SWR4 Abendgedanken
„Rausfahren, wenn andere reinkommen!“ – Ein großes Schild aus rostigem Stahl steht vor einem Backsteinhaus mit einem großen Tor. Darüber ein rotes Kreuz auf weißem Hintergrund. Das habe ich im Urlaub auf einer der deutschen Nordseeinseln gesehen. Und erst mal gar nicht verstanden, worum es hier geht. „Rausfahren, wenn andere reinkommen!?“ Ist das Werbung für eine nächtliche Kneipentour oder was?
Das große Tor stand offen, also bin ich neugierig reingegangen. Und schnell ist mir klargeworden, dass ich mit der Kneipentour wohl auf dem falschen Dampfer war. Das rote Backsteinhaus entpuppt sich als alter Bootsschuppen, darum das große Tor. Und es hat früher ein Rettungsschiff beherbergt. Immer wieder kam es vor den Inseln in der Nordsee dazu, dass Schiffe kenterten und die Besatzung in Not geriet. Im Jahr 1854 sank eins der großen Auswandererschiffe auf dem Weg nach Amerika in einem furchtbaren Sturm und die Inselbewohner mussten zusehen, wie die Menschen in den eisigen Fluten ertranken. Aus dieser Not wurde dann 1865 die Deutsche Gesellschaft zur Rettung Schiffbrüchiger gegründet. Von da an sind mutige Männer und später auch mutige Frauen rausgefahren und haben ihr Leben riskiert, um das Leben anderer zu retten. Hut ab, kann ich da nur sagen.
Was mag ihre Motivation gewesen sein? - Früher, da hat man den mausearmen Insulanern unterstellt, sie wollten vor allem – nach Seeräubermanier – die Ladung und die wertvollen Gerätschaften auf den Schiffen abgreifen und sich so ein paar Taler dazu verdienen. Mag sein, dass das auch vorgekommen ist.
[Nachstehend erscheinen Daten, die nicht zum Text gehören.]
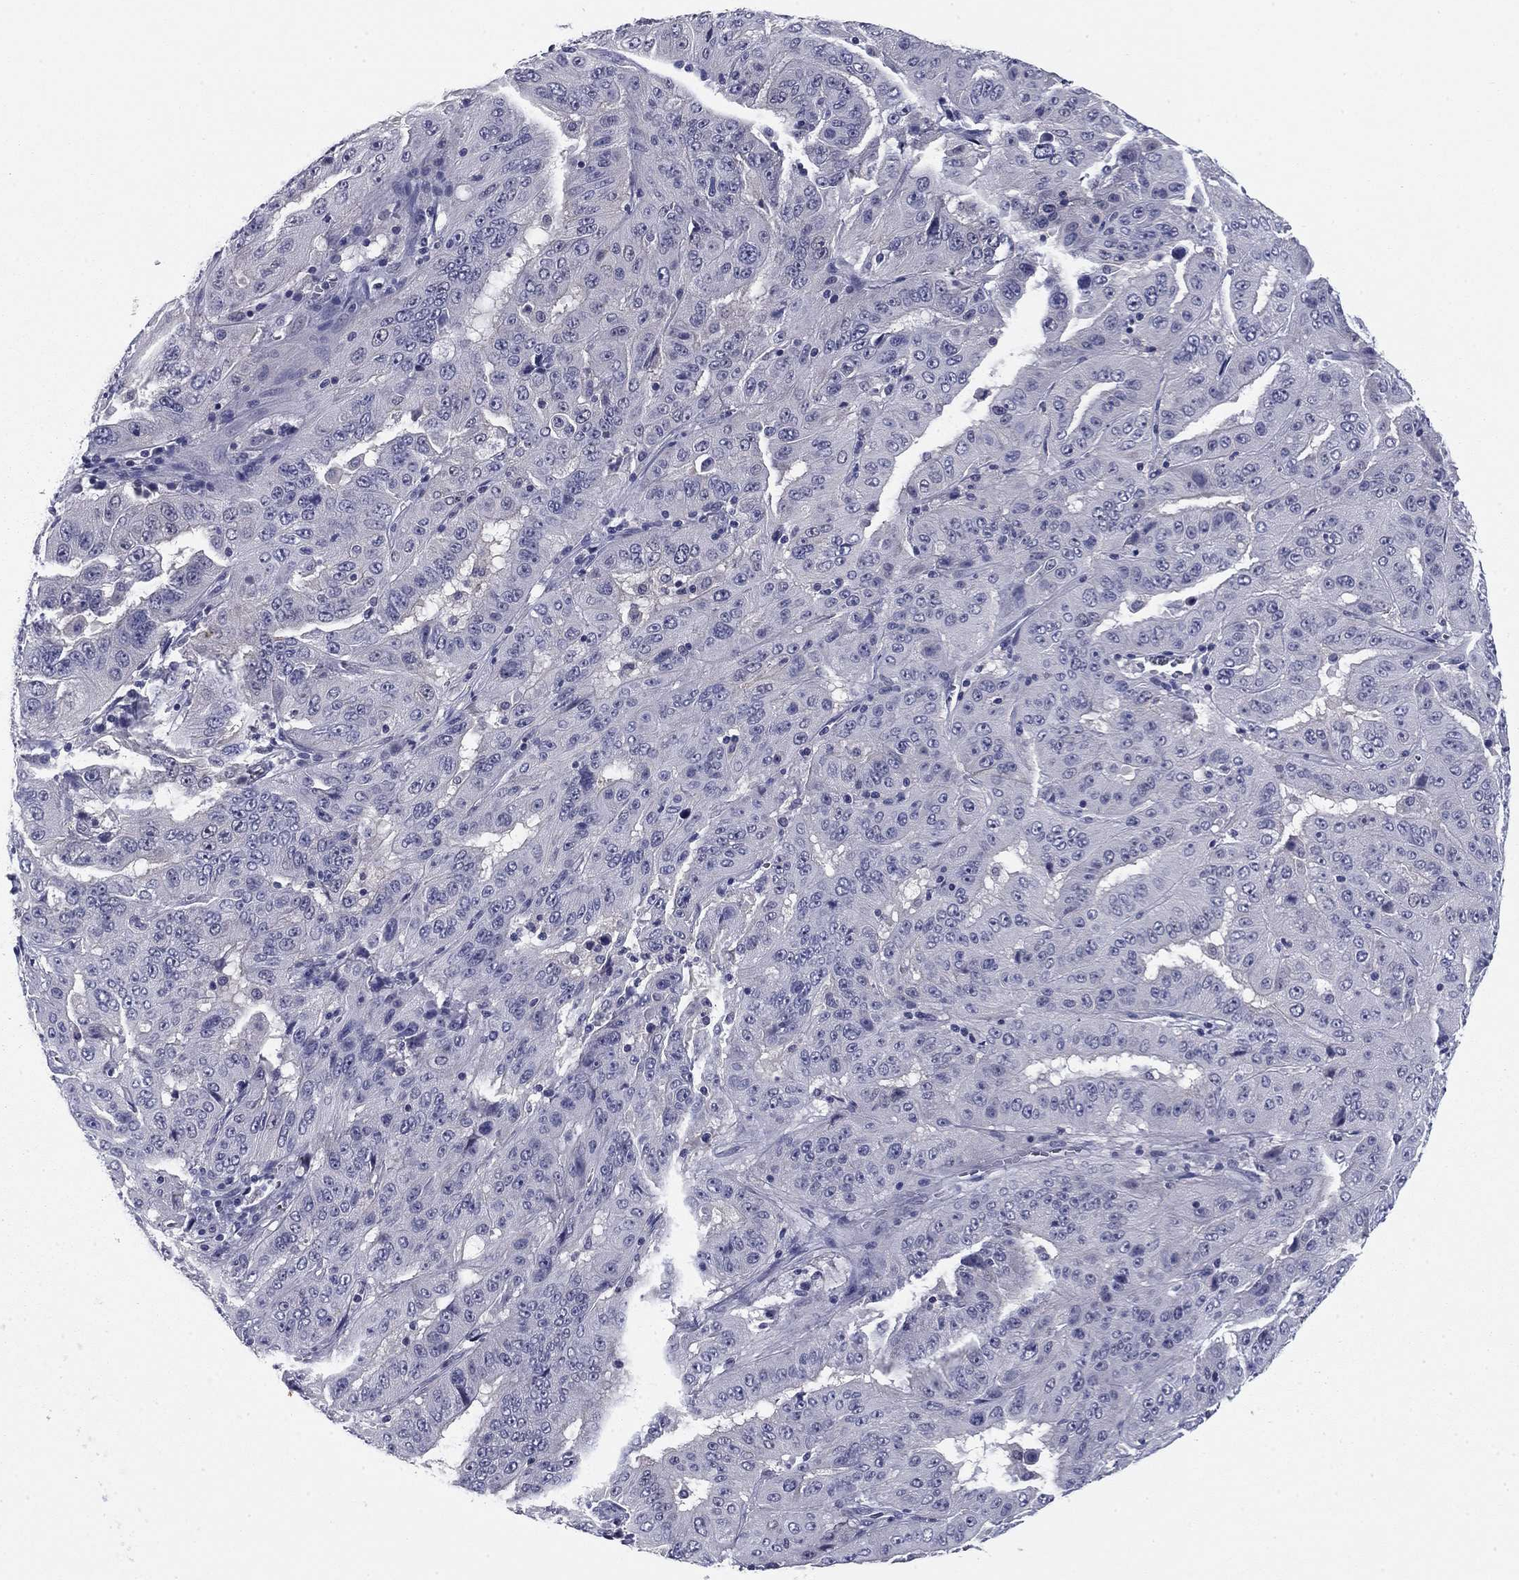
{"staining": {"intensity": "negative", "quantity": "none", "location": "none"}, "tissue": "pancreatic cancer", "cell_type": "Tumor cells", "image_type": "cancer", "snomed": [{"axis": "morphology", "description": "Adenocarcinoma, NOS"}, {"axis": "topography", "description": "Pancreas"}], "caption": "IHC photomicrograph of neoplastic tissue: human pancreatic cancer (adenocarcinoma) stained with DAB (3,3'-diaminobenzidine) demonstrates no significant protein positivity in tumor cells.", "gene": "REXO5", "patient": {"sex": "male", "age": 63}}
Aber ich bin mir sicher, die Männer, die sich damals in der Seenotrettung ehrenamtlich engagiert haben, die hat etwas anderes angetrieben. Sie wussten, wie erbarmungslos das Meer sein kann. Sie wussten, wie furchtbare Angst man dort draußen haben kann. Und sie haben gehandelt, weil sie helfen wollten. Weil ein Menschenleben, auch das eines Unbekannten, für sie wertvoll war. Vielleicht haben sie auch geglaubt, dass Gott ein Gott ist, der das Leben will, nicht den Tod, ein Gott, der für die Hoffnung steht, nicht für die Verzweiflung. Und dass Gott dort, wo Menschen sich lieben und füreinander da sind, uns ganz nahe ist. Damals, wie heute.
„Rausfahren, wenn andere reinkommen!“ – Ich finde, dass das auch ein gutes Motto für die Arbeit unserer Kirche und vielleicht sogar für jeden Christen und jede Christin heute sein könnte. Dorthin gehen, wo sonst niemand ist. Da helfen, wo alle anderen schon aufgegeben haben. Kein einziges Menschenleben aufgeben. Und so einen Gott bezeugen, der Leben will und nicht den Tod. Eben rausfahren, wenn andere reinkommen.